> [RECORDS SHOWN]:
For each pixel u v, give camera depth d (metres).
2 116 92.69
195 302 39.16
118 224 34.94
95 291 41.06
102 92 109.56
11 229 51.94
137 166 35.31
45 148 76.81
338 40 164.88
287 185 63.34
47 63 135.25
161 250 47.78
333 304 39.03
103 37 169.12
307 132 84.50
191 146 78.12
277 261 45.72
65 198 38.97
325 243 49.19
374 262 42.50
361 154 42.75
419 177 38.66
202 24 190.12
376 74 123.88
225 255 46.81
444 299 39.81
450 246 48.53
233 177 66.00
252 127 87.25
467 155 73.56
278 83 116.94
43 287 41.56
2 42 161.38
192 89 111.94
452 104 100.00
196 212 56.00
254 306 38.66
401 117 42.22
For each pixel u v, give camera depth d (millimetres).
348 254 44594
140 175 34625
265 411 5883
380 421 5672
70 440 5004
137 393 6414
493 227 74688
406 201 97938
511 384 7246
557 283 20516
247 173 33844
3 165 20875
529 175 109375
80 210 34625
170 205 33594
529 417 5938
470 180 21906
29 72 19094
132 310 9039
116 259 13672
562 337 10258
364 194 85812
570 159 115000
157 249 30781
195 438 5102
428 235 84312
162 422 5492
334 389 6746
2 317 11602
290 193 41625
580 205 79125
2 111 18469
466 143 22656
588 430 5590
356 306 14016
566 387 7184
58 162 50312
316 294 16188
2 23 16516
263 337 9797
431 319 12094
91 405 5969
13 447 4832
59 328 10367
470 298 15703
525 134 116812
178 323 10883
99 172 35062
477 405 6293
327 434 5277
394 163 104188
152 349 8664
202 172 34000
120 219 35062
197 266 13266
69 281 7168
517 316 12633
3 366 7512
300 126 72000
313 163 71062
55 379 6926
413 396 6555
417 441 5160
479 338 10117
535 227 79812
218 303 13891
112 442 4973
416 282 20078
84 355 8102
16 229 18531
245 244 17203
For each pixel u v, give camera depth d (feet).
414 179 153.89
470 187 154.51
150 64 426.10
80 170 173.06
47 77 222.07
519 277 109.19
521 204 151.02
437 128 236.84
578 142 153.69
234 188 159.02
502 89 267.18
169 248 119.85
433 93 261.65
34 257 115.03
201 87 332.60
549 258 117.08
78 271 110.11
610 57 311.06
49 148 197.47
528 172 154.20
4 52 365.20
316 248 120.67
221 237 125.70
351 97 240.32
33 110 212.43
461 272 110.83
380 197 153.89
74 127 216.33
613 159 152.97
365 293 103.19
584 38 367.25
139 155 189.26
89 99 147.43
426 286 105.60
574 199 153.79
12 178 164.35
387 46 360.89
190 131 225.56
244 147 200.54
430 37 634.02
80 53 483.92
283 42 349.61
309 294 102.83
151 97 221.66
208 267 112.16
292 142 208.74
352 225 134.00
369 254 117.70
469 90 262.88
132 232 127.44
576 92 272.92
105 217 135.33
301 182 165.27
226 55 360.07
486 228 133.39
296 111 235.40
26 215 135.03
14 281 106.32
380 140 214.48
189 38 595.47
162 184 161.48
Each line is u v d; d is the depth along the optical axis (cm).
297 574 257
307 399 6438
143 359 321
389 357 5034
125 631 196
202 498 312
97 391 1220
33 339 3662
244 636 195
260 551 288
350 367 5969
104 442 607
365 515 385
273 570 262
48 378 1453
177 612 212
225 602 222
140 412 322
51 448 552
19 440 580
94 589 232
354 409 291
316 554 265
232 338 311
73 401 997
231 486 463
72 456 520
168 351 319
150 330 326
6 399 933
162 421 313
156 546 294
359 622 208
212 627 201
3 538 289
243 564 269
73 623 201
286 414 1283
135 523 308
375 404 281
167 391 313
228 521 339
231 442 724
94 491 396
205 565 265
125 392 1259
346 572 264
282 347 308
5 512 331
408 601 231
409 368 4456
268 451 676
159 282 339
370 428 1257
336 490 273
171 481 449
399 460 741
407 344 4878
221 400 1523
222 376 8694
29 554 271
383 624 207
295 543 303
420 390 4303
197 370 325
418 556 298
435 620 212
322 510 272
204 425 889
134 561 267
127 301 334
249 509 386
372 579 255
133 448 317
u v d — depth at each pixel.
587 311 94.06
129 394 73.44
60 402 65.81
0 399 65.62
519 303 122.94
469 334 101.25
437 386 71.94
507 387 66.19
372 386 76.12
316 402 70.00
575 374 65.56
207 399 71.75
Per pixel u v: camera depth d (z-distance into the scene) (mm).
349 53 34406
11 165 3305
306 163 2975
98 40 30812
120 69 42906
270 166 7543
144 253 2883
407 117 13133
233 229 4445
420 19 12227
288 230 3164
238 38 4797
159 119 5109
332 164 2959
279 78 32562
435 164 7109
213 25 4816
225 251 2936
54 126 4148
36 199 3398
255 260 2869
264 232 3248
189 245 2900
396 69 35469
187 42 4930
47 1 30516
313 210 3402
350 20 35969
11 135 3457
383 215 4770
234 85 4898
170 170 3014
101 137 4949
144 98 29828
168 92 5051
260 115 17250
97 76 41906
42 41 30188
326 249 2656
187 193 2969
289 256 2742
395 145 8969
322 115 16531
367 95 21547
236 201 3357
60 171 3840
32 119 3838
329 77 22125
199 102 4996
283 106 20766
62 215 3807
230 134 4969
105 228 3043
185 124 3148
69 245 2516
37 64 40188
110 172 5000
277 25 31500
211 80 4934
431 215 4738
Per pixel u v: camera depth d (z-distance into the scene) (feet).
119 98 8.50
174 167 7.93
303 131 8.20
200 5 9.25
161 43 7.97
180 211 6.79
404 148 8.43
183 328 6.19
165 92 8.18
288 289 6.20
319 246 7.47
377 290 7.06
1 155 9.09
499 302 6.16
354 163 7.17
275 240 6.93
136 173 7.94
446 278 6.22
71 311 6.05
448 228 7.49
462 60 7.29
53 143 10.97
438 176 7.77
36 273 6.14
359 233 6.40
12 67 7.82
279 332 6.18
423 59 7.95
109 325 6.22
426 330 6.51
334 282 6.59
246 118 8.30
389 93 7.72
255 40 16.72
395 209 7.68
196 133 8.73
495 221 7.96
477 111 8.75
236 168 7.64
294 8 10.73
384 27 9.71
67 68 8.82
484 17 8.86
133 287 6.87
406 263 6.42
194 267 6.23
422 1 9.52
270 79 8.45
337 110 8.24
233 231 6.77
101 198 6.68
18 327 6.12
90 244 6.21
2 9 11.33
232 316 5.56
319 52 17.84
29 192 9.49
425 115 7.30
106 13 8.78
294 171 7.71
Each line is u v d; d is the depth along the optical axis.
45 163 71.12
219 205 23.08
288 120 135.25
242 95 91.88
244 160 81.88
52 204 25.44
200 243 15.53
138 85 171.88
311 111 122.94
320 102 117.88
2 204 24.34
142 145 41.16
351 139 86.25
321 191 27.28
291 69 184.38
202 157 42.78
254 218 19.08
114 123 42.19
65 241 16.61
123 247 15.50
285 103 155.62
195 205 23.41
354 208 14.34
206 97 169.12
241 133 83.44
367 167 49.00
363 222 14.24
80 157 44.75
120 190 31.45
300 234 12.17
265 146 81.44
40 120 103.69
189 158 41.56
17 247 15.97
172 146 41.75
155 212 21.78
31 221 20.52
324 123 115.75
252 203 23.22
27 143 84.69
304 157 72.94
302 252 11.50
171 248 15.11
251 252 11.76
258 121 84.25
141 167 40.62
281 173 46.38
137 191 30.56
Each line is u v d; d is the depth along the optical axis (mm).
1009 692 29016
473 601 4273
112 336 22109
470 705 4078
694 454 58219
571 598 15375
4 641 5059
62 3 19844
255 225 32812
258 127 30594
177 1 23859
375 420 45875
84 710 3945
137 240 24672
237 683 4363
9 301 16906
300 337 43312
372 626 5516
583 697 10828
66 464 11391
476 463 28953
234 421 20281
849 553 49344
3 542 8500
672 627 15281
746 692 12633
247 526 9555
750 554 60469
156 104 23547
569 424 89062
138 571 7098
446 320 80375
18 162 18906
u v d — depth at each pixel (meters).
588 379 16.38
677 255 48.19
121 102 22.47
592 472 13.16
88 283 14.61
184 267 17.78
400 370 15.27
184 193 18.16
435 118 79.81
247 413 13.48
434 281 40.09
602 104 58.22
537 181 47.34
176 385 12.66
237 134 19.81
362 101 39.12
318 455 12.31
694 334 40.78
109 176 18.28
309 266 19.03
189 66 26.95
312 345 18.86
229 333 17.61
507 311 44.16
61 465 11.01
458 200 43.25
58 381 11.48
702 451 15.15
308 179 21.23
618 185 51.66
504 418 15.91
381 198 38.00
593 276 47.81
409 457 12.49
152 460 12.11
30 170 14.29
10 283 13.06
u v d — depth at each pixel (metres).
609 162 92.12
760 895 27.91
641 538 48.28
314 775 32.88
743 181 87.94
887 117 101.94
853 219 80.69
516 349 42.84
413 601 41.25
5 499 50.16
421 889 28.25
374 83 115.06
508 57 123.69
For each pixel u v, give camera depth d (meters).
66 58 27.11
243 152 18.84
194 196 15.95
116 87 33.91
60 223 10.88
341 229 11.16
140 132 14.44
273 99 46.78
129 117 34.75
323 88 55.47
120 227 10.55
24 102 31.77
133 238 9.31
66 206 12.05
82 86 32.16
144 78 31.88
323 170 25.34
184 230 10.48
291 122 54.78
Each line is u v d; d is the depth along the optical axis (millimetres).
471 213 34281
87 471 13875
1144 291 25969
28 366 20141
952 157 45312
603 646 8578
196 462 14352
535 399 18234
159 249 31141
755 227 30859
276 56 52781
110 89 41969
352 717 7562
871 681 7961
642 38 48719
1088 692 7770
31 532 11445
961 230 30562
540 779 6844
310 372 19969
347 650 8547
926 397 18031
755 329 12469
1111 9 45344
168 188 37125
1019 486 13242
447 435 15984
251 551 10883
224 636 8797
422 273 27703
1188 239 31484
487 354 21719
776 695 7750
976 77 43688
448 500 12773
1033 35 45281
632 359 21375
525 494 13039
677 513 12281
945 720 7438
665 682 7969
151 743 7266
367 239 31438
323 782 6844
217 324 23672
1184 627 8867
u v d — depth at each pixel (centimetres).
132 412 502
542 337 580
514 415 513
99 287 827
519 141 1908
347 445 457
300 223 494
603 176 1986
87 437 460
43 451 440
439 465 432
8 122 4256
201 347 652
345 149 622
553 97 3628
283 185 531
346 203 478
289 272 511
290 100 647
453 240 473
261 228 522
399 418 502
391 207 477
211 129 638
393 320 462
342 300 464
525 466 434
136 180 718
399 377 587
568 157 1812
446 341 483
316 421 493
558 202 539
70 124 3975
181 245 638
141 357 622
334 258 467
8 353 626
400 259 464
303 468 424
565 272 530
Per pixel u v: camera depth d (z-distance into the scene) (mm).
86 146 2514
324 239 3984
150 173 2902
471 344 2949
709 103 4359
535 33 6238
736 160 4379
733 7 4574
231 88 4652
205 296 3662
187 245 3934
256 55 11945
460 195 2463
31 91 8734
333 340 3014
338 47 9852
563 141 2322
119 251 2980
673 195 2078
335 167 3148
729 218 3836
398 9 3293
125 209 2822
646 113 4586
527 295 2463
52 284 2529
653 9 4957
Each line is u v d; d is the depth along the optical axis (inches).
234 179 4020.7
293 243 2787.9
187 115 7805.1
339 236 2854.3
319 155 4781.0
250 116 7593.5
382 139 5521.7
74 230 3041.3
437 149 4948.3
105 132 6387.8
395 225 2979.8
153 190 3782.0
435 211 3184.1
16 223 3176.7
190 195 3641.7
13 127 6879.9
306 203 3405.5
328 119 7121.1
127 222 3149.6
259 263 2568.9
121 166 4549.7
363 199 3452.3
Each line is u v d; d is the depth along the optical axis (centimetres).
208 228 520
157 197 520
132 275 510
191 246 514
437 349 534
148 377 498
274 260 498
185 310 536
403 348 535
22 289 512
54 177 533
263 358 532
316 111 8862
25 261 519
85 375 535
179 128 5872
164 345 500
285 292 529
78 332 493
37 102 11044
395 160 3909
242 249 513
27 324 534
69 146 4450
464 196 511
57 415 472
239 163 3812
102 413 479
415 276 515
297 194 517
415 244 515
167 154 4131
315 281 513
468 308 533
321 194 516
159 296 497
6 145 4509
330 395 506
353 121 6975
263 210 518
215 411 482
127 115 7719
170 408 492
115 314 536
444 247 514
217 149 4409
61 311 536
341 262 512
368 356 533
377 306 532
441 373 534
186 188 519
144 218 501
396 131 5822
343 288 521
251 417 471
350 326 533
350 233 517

> [EXERCISE DESCRIPTION]: Copy each line of the listing above that contains the word "give".

> [EXERCISE SOLUTION]:
For each pixel u v, give camera depth d (metres).
For each pixel u v, give camera depth d (millimetres).
For each pixel u v, give camera depth d (feet).
For each pixel u v, give camera depth d (meters).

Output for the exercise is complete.